После того как наш предыдущий испытуемый оказался таким тугодумом, я предложил давать всем остальным выговариваться до конца. Но этот юноша был уж слишком словоохотлив, и вряд ли те проблемы, о которых он говорил, могли быть интересны Карреку. Поэтому я решительно перебил его, спросив, знаком ли он с предыдущим испытуемым.
– Да. Он мой сослуживец.
– А вне работы вы с ним где-нибудь встречались?
– Встречались. Он пригласил, меня на вечеринку…
– В районе RQ? В среду, две недели назад?
Юноша засмеялся. Кажется, он готов был с радостью говорить и на эту тему.
– Ну да. Такая смешная вечеринка. Но мне они понравились. В каком-то смысле понравились…
– Вы помните, что там было?
– Конечно, помню. Это все было так странно. Во-первых, я ни с кем раньше не был знаком. То есть в этом-то как раз нет ничего странного. Если люди в свой свободный вечер уходят из дому и собираются вместе, так уж, наверно, чтобы обсудить какое-то дело, насчет работы, или еще что-нибудь – ну, скажем, как лучше провести праздник или как написать прошение начальству, в общем, что-нибудь такое. И ничего удивительного нет. Но здесь-то было совсем другое. Они вообще ничего не обсуждали. Так, сидели и болтали обо всем на свете, а то и вовсе молчали. Иногда они так долго молчали, что я просто пугался. А знаете, как они здороваются? Берут друг друга за руку! Ну какой в этом смысл? Во-первых, негигиенично, а во-вторых, это же просто стыдно – нарочно дотрагиваться до тела другого человека. А они говорили, что это старинный обычай и они только возобновили его, но если кто не хочет, то может этого не делать. Они никого ни к чему не принуждают. Но вначале я их боялся. Нет ничего противнее, чем сидеть и молчать. Кажется, что другие видят тебя насквозь. Как будто ты совсем голый, нет, даже еще хуже, в моральном смысле голый – понимаете?
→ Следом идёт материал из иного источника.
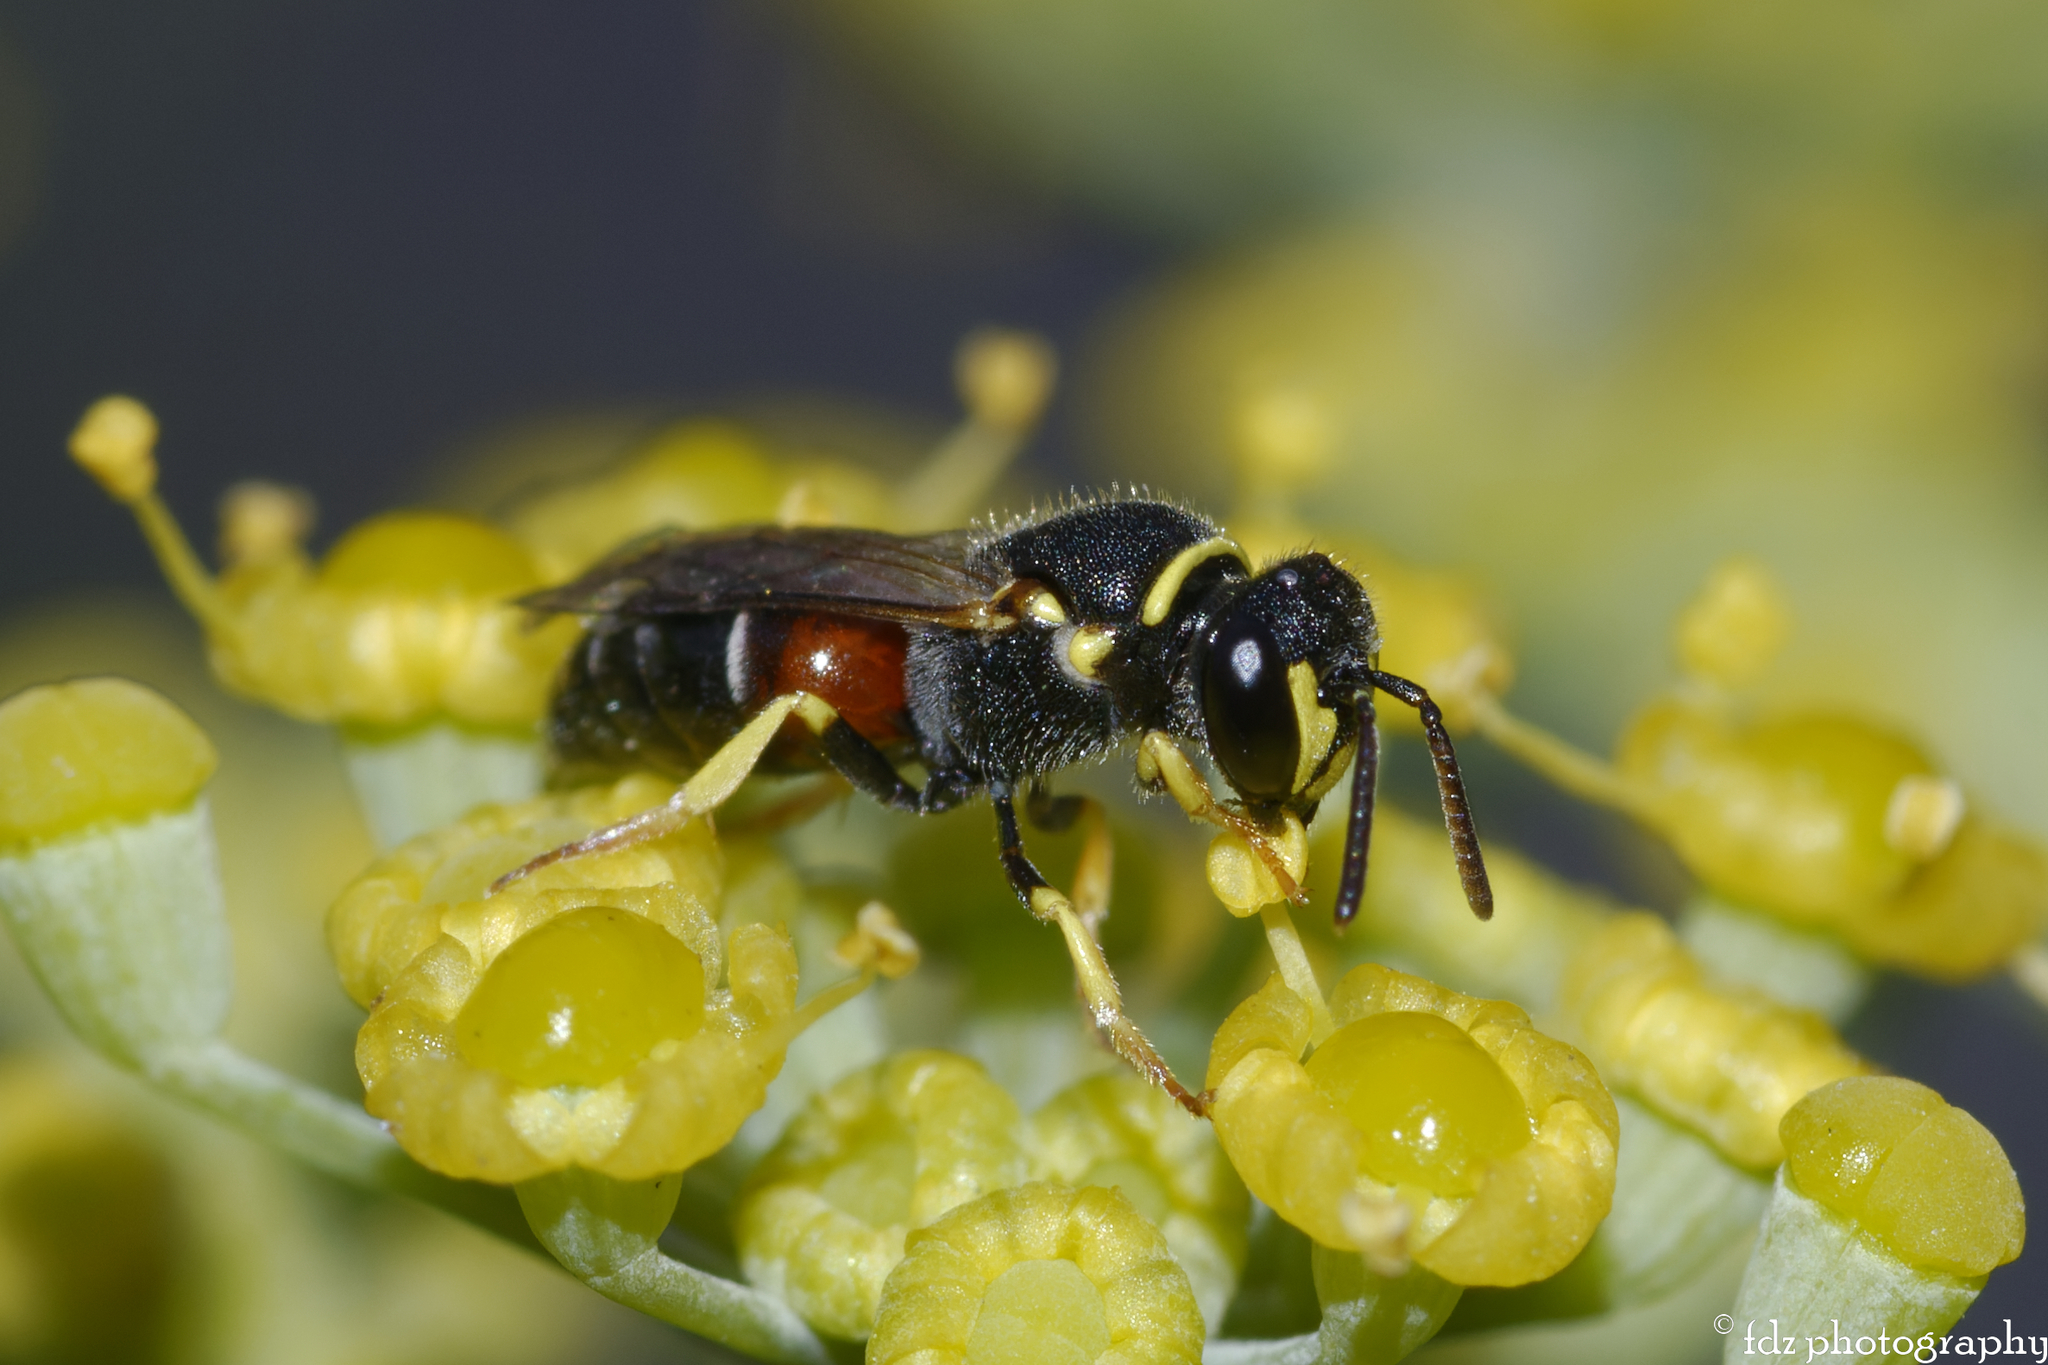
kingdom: Animalia
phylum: Arthropoda
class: Insecta
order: Hymenoptera
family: Colletidae
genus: Hylaeus
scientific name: Hylaeus sulphuripes
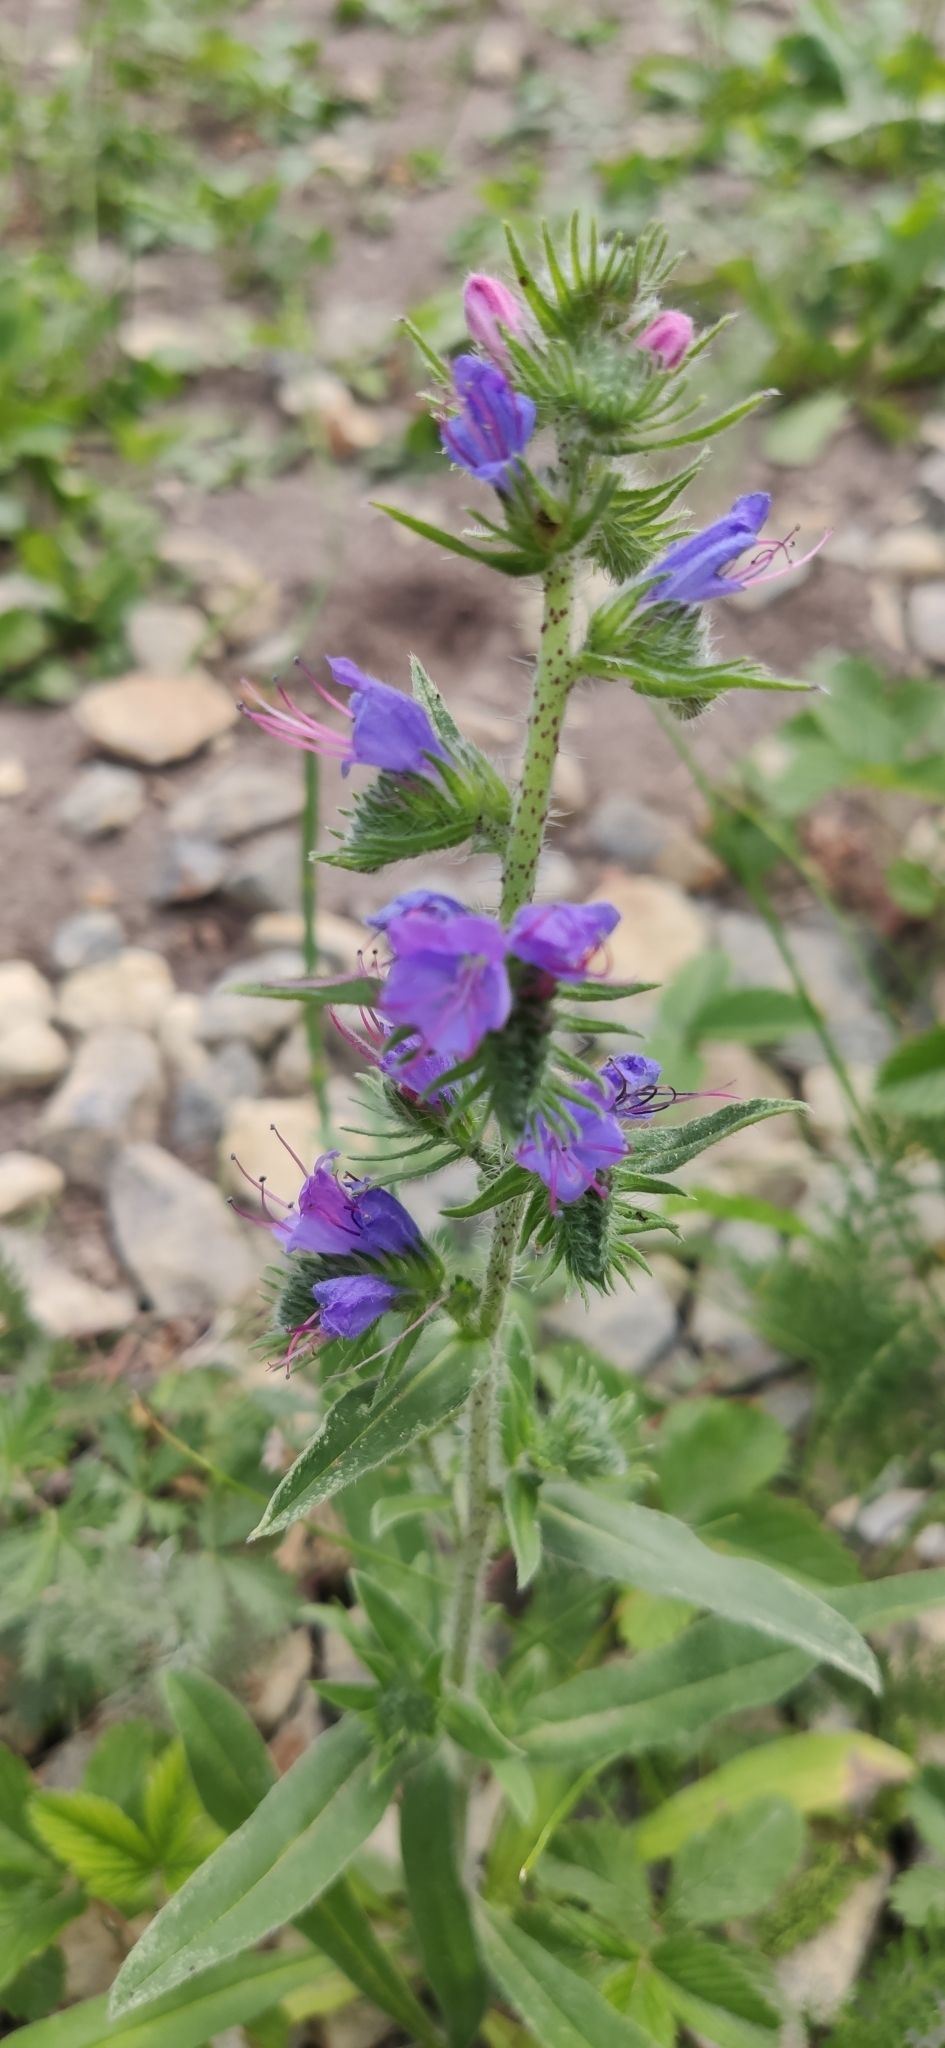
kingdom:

Особенно когда кругом пожилые люди. Потому что они умеют так – разговаривают себе, а сами все за тобой замечают. Правда, я тоже так умею, это очень помогает. Начинаешь чувствовать себя спокойно, как будто избавился от большой опасности. Но там я так не мог. Там это не годилось. Потому что, когда они говорили, то говорили совсем тихо, и вид у них был такой, словно ни о чем другом они и не думают. Вообще-то я считаю, что лучше разговаривать громко. Тогда уже никто не может сосредоточиться ни на чем другом, а ты говоришь и говоришь, а про себя думаешь что хочешь. Они были такие странные. Но под конец мне там понравилось. Как-то спокойно мне стало, понимаете?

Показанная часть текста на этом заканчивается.